Regarding costs, I'm not sure how much more plainer I can put it. If the cost of health care goes down, it becomes more accessible by definition. If the cost of petrol in your country were to drop by 50% (for whatever reason), wouldn't you think that would make petrol more accessible to everyone?
You mention the numbers of people who can't obtain health care through their employers and those without jobs. Why IS health care insurance tied to employement in the US? Because that's the way unions like it; they pay tremendous sums of money to lobbyists to keep it that way. If health care insurance weren't tied to employment, it would be accessible whether one were working or not.
Part of the problem is who WANTS to be insured. Some estimates suggest that of the 50 or so million uninsured in the US, only 20% are uninsured by choice. That means 40 or so million are uninsured because they choose not to be, likely because they are young and healthy and choose to spend their money on something else. THAT probably has a great deal to do with cost of insurance, though likely little to do with overall cost per person since the uninsured have access to the ER just like everyone else. Part of Obama's plan is to get all those young, healthy folks on insurance plans to spread the cost. In effect, those young folks will be subsidizing older, sicker people. The right or the wrong of that is another discussion entirely, but I will say it seems there must be a balance between the individual needs of liberty and the collective needs of society.
As far as US medical research goes, you can post a link showing it is ineffective, and I can post another showing it not only is, but that countries around the world benefit greatly from it. There is a reason people around the world still come to the US for medical treatment; I've yet to hear about the droves of US citizens going outside the US for legitimate medical care they can't get in the US.
BTW, your link above doesn't say US medical research is ineffective, it says people outside of the medical community struggle to understand the benefit because it doesn't always directly result in cures. Research, however, as we both know, spawns a great many benefits not immediately obvious. I believe many here have made this point in support of greater government investment in science.
This discussion has provided an opportunity for me to clarify my thoughts about this subject, and I thank you for that. But the time involved, unfortunately, is becoming onerous. If you don't believe government regulation has an impact on US health care costs (administrators outnumber providers some two to one, estimates place administrative costs at some 30% of overall costs, the many billions spent annually on lobbying, etc.), then we are at an impasse. You are just as capable as I am to research the monetary impact of government regulation in the US healthcare system -- there are tens of thousands of pages regulating everything imaginable in the industry.

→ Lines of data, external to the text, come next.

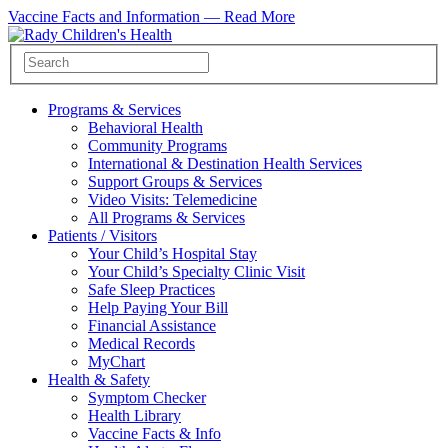
Vaccine Facts and Information —
Read More
Programs & Services
Behavioral Health
Community Programs
International & Destination Health Services
Support Groups & Services
Video Visits: Telemedicine
All Programs & Services
Patients / Visitors
Your Child’s Hospital Stay
Your Child’s Specialty Clinic Visit
Safe Sleep Practices
Help Paying Your Bill
Financial Assistance
Medical Records
MyChart
Health & Safety
Symptom Checker
Health Library
Vaccine Facts & Info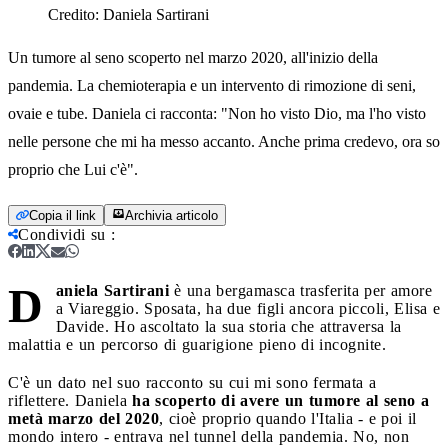
Credito:
Daniela Sartirani
Un tumore al seno scoperto nel marzo 2020, all'inizio della
pandemia. La chemioterapia e un intervento di rimozione di seni,
ovaie e tube. Daniela ci racconta: "Non ho visto Dio, ma l'ho visto
nelle persone che mi ha messo accanto. Anche prima credevo, ora so
proprio che Lui c'è".
Copia il link
Archivia articolo
Condividi su
:
D
aniela Sartirani
è una bergamasca trasferita per amore
a Viareggio. Sposata, ha due figli ancora piccoli, Elisa e
Davide. Ho ascoltato la sua storia che attraversa la
malattia e un percorso di guarigione pieno di incognite.
C'è un dato nel suo racconto su cui mi sono fermata a
riflettere. Daniela
ha scoperto di avere un tumore al seno a
metà marzo del 2020
, cioè proprio quando l'Italia - e poi il
mondo intero - entrava nel tunnel della pandemia. No, non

I don't say ALL government regulation is bad, it's just that the current volume of it provides easy opportunities for some to take unfair advantage in the market -- which many of our legislators are all to eager to provide for the right price.
For a good example of how well-intentioned government regulation skews market competition, read this:
http://www.latimes.com/business/la-fi-mattel28-2009aug28,0,2679974.story
Again Robin, I thank you for taking the time to discuss this. I must say, I'm impressed you've taken so much interest in the health care system of another country. Either you don't sleep much, or you have a great deal more free time than I do! Adios!